Would Rashford shine in a better team? Barcelona certainly wanted to find out. They felt he was young, fast and talented enough to play across the front three. They didn’t think United would sell him for anything less than an extortionate fee, though his family visited Barcelona to hear them out. Why wouldn’t they? Rashford would be a better player with Lionel Messi and Luis Suarez around him.

Fans are often harder on local players. Jose Mourinho loved Rashford. Sir Alex Ferguson does. Pep Guardiola told one United legend that Rashford was the only United player he’d take. Ole Gunnar Solskjaer rates him too. Rashford has his moments like any footballer, he can be moody, but he can be charming too. And he can stand up in Paris and score last minute penalties which win the tie. There has not been a better moment this year for Manchester United.

Rashford scored a couple of goals in the first league game against Chelsea and assisted for Antony Martial to score at Wolves in the second game. It’s on this pair that Solskjaer is pinning his main attacking hopes. Though he’s since made suggestions to the contrary, Rashford wanted a central role a year ago and he’s got one, but he must step up to make himself worthy of a United centre forward. Love him or loath him, Romelu Lukaku scored goals.

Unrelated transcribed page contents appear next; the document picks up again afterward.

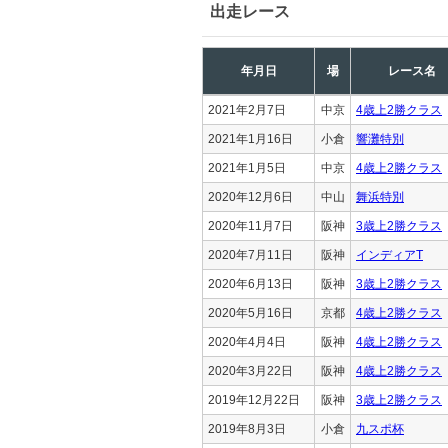
出走レース
年月日
場
レース名
2021年2月7日
中京
4歳上2勝クラス
2021年1月16日
小倉
響灘特別
2021年1月5日
中京
4歳上2勝クラス
2020年12月6日
中山
舞浜特別
2020年11月7日
阪神
3歳上2勝クラス
2020年7月11日
阪神
インディアT
2020年6月13日
阪神
3歳上2勝クラス
2020年5月16日
京都
4歳上2勝クラス
2020年4月4日
阪神
4歳上2勝クラス
2020年3月22日
阪神
4歳上2勝クラス
2019年12月22日
阪神
3歳上2勝クラス
2019年8月3日
小倉
九スポ杯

While he has many qualities, from his acceleration to his finishing, Rashford will be judged by goals. There were few United fans loving him last Saturday in Southampton when he spurned several good chances as United failed to win again, only a week on from his costly penalty miss at home to Crystal Palace. Rashford’s free-kicks need to start hitting the target too.

Like many United players, Rashford finished last season poorly. One goal and no assists in his final 11 league games is dire. Before that drought he’d managed seven goals in ten and was wonderful to watch. Could Rashford really have a problem if Jadon Sancho, Harry Kane and Raheem Sterling started as the front three for England? Or if James Maddison or Mason Mount were given a chance? Kane himself has had a sluggish start to the season, maybe the answer is for Rashford to play as a second striker behind Kane in a 4-2-3-1.

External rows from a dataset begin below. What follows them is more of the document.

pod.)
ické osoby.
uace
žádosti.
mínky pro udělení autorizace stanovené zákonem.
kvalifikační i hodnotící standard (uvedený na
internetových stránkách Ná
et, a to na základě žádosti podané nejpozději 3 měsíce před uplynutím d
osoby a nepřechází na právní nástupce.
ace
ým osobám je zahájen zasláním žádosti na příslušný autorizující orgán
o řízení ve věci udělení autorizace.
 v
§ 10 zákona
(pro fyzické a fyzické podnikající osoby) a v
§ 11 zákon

Most United fans care little about what formation England play. They’d rather Rashford did well if he played since it could lift his confidence. Rashford has thrived for England too, with four goals against four very good sides in the last year. But chiefly Red fans want him back fit and firing for the Leicester City game next Saturday because he’s needed to convert the chances that Dan James or Juan Mata or Anthony Martial are creating.

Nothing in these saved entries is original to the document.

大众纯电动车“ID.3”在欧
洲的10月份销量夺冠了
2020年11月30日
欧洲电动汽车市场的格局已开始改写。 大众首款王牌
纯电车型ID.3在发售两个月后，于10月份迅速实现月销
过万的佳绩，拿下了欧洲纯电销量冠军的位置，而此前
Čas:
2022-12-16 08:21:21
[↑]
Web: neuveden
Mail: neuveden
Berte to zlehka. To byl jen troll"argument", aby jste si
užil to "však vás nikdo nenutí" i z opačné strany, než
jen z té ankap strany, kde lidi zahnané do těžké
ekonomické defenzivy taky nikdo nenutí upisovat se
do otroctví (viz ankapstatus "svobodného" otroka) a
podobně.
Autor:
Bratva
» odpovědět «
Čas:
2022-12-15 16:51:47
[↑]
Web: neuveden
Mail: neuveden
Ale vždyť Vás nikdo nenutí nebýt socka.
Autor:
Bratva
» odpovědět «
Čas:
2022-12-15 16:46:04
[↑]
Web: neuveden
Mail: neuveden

Rashford’s been told by his manager than he has to be more clinical and finish the scruffy chances. He’s the player his teammates mean when they talk about United needing to be more ruthless because whatever Ole Gunnar Solskjaer has planned to build with his young team for the future, they also need results now. Mourinho always said that Rashford was the head of his youth talent. He’s now the head of United’s first team talent. His time is now.